Setting the record straight in her own words
Both in her live remarks and through answers given during her interactive interview, Shabazz made clear that she objects to her father’s portrayal in the media as an aggressive, provocative leader.
She pointed out that many images the public saw of her father were in response to such heinous acts as bombings, murders and fires and that he was articulating the grief and anger of Black Americans who were facing discrimination, violence and terror in their own country. Shabazz said she wants people to know that Malcolm X wasn’t led by anger but was filled with faith, love and compassion.
A historic location
When Shabazz first agreed to participate in the interview series several months ago, she had one specific requirement: The oral testimony had to be conducted inside the Audubon Ballroom in New York City, nearly 3,000 miles from USC’s University Park Campus.
“They came to the place where my father was gunned down on Feb. 21, 1965,” Shabazz told the Sheindlin Forum audience.
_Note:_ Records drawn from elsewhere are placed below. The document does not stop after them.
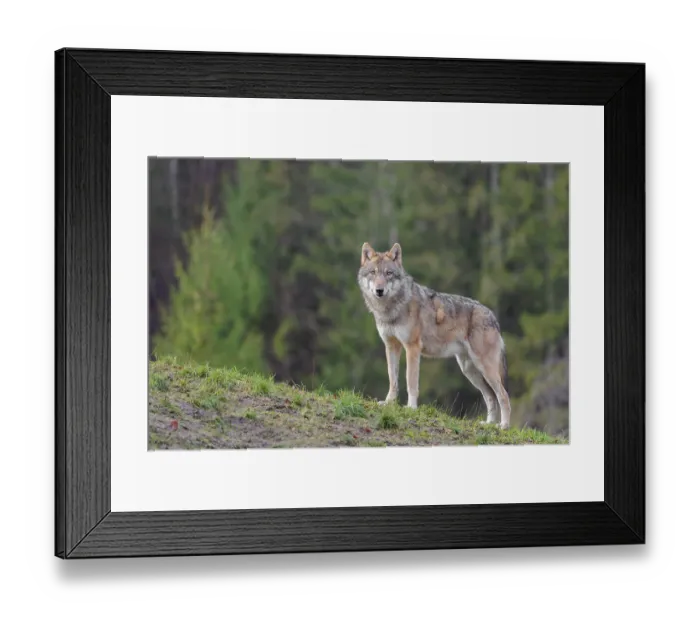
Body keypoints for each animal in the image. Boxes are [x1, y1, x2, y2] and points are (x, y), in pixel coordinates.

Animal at [357, 242, 511, 429]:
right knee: (490, 397)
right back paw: (488, 424)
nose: (379, 290)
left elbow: (411, 381)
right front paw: (389, 403)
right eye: (373, 273)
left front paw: (411, 408)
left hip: (485, 368)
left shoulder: (412, 348)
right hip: (470, 370)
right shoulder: (391, 346)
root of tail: (493, 317)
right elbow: (392, 379)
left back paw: (503, 426)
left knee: (503, 395)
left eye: (388, 273)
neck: (391, 310)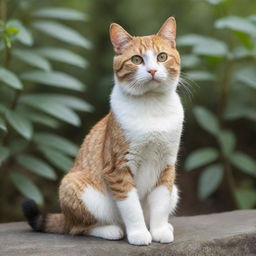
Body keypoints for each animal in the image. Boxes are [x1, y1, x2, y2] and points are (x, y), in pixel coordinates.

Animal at [21, 16, 182, 246]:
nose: (152, 71)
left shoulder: (166, 165)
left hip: (175, 189)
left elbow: (160, 203)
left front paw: (159, 230)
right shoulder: (118, 168)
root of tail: (65, 216)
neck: (152, 107)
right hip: (76, 187)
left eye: (162, 57)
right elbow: (132, 207)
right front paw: (139, 234)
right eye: (137, 60)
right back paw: (112, 230)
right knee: (78, 228)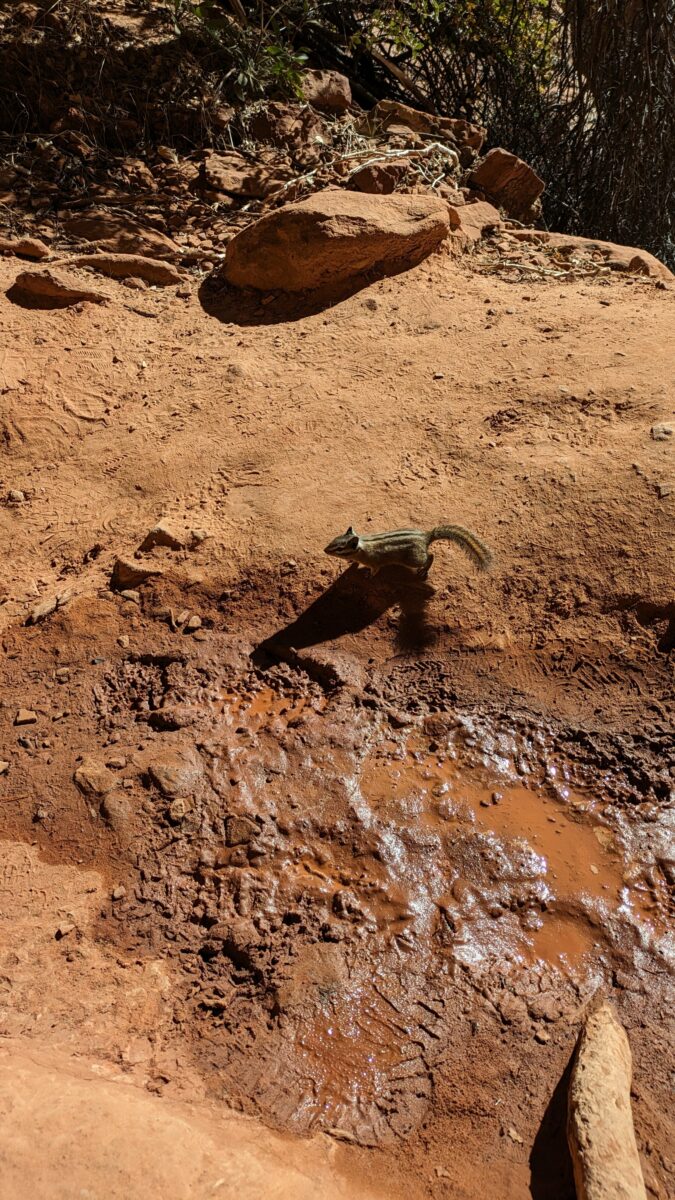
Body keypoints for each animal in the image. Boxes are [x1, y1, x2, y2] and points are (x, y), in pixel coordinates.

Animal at [324, 524, 492, 579]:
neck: (361, 547)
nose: (325, 550)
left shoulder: (375, 563)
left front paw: (368, 575)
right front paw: (351, 561)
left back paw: (424, 570)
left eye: (339, 548)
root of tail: (426, 537)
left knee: (431, 556)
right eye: (334, 540)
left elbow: (374, 570)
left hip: (413, 559)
Malcolm X was shot 21 times inside of the ballroom as he prepared to speak to the Organization of Afro-American Unity. The American Muslim minister and vocal advocate for Black empowerment was just 39. Shabazz and her three older sisters were seated toward the front of the room on that day accompanied by their mother, Betty Shabazz, who was pregnant with twin girls.
The ballroom is now home to the Malcolm X and Dr. Betty Shabazz Memorial and Educational Center. Shabazz explained why the ballroom was transformed into the center: “My mother turned this place that once represented tragedy into a place of triumph. It’s a place where young people can come and learn about this legacy that she safeguarded for so long and be inspired by it.”
Pride for both of her iconic parents
“We want to tell a new story about who Dr. Shabazz’s father was,” Richardson said during the event. “Malcolm X, as many of you know, is a towering figure in civil rights. What we don’t know is that perhaps the real MVP is Dr. Betty Shabazz, who raised his most important legacies: his six girls.”
Shabazz is equally proud of her late mother, whom she described as “just so incredible” and “a free spirit filled with so much love and care.”
“She was very happy to walk into Audubon Ballroom, really happy and excited on [that] Sunday afternoon,” Shabazz said, of the day her father was murdered. “She walked out devastated and a whole new person. But she never became a victim of her experience. It’s something that I carried with me, because had she become a victim, I certainly wouldn’t be sitting here talking to you.”
Legacy of Bass continues at USC
Gordon Stables, director of USC Annenberg’s School of Journalism, said at the event that while journalism has often been described as “the first draft of history,” that familiar phrase does not capture the fact that the first draft can leave out or speak over far too many — often the most marginalized members of society.
“But those problematic first drafts don’t exist in perpetuity,” Stables said. “What they need are ethical and thoughtful journalists and scholars who are committed to getting it right — professionals who are committed to a more accurate and inclusive second draft.”
Bass herself embodied that insistence on foregrounding those untold stories, using her newspaper to wage battles against injustices such as segregation and discrimination in employment and housing.
USC Annenberg Dean Willow Bay described Bass as a woman who “committed her life to telling stories of Black Americans with honesty, bravery and conviction.”
“[The Bass Lab] continues her legacy through their practice of reparative journalism and the work on The Second Draft Project,” Bay said. “It’s journalism that demands radical inclusivity, where the stories of those on the peripheries are not just heard, but they’re elevated. They’re told with respect, and they’re told with dignity.”